Down syndrome is a genetic disorder caused by abnormal cell division resulting in an extra chromosome. Down syndrome is associated with a distinct facial appearance, intellectual disability, and developmental delays. Down syndrome is also goofiness, it is spontaneity, it is an uncommon love, it is looking at life through a lens that nobody with just 23 chromosomes ever could.
Noelia Garella teaches preschool in Cordoba, Argentina. Her two and three-year-old kids absolutely adore her. Noelia began as a reading assistant in 2012, and now co-teaches a class of her own.

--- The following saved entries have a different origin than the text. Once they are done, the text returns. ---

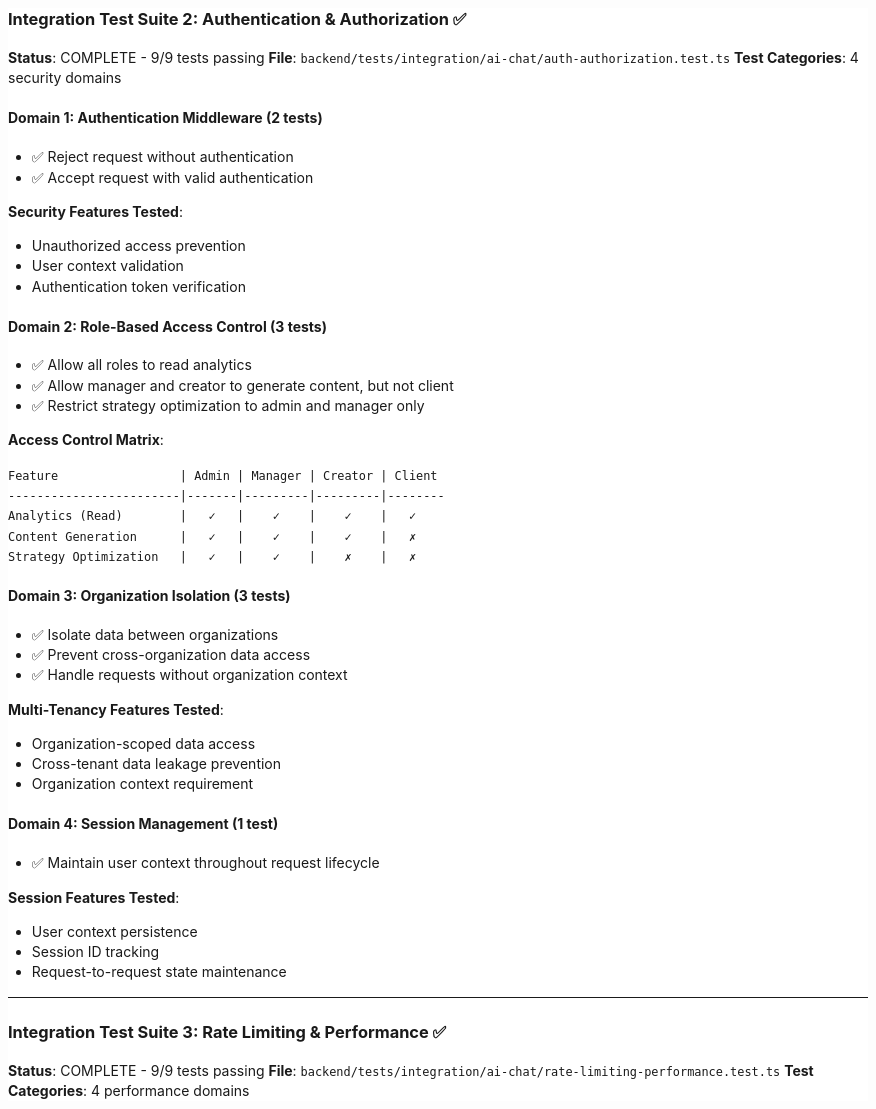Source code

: 
### Integration Test Suite 2: Authentication & Authorization ✅
**Status**: COMPLETE - 9/9 tests passing
**File**: `backend/tests/integration/ai-chat/auth-authorization.test.ts`
**Test Categories**: 4 security domains

#### Domain 1: Authentication Middleware (2 tests)
- ✅ Reject request without authentication
- ✅ Accept request with valid authentication

**Security Features Tested**:
- Unauthorized access prevention
- User context validation
- Authentication token verification

#### Domain 2: Role-Based Access Control (3 tests)
- ✅ Allow all roles to read analytics
- ✅ Allow manager and creator to generate content, but not client
- ✅ Restrict strategy optimization to admin and manager only

**Access Control Matrix**:
```
Feature                 | Admin | Manager | Creator | Client
------------------------|-------|---------|---------|--------
Analytics (Read)        |   ✓   |    ✓    |    ✓    |   ✓
Content Generation      |   ✓   |    ✓    |    ✓    |   ✗
Strategy Optimization   |   ✓   |    ✓    |    ✗    |   ✗
```

#### Domain 3: Organization Isolation (3 tests)
- ✅ Isolate data between organizations
- ✅ Prevent cross-organization data access
- ✅ Handle requests without organization context

**Multi-Tenancy Features Tested**:
- Organization-scoped data access
- Cross-tenant data leakage prevention
- Organization context requirement

#### Domain 4: Session Management (1 test)
- ✅ Maintain user context throughout request lifecycle

**Session Features Tested**:
- User context persistence
- Session ID tracking
- Request-to-request state maintenance

---

### Integration Test Suite 3: Rate Limiting & Performance ✅
**Status**: COMPLETE - 9/9 tests passing
**File**: `backend/tests/integration/ai-chat/rate-limiting-performance.test.ts`
**Test Categories**: 4 performance domains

As long as she could remember, she’s had a passion for working with children. “I adore this,” she told AEP. “Ever since I was little I have always wanted to be a teacher, because I like children so much.”
Garella also has Down syndrome. But that does not define her, and it never has.
As a child, she was refused entry to a primary school, being called a monster. But even that couldn’t stop her. Over twenty years later, she returned to the classroom to defy the labels put on her and her condition for her entire life. Alejandra Senestrari was the progressive who gave Noelia the job. She, too, faced opposition upon her decision.
Garella’s honest passion and true talent for teaching is what ultimately dissolved that opposition.
“We very quickly realized that she had a strong vocation,” Senestrari said. “She gave what the children in the nursery classes most appreciate, which is love.”
Vista’s very own Jude Morehead,11, has her own dreams and aspirations. “I want to work with animals,” Morehead said, “I really love animals.” Nothing has stopped her dreams, and she doesn’t plan on it, either.
Garella is Latin America’s first teacher with Down syndrome, and joins the few worldwide. Her story is an inspirational success to those alongside her, both coworkers and others with Downs and special needs.
“Oh, it is lovely when someone like me is born,” Garella said. Well said, Noelia, well said.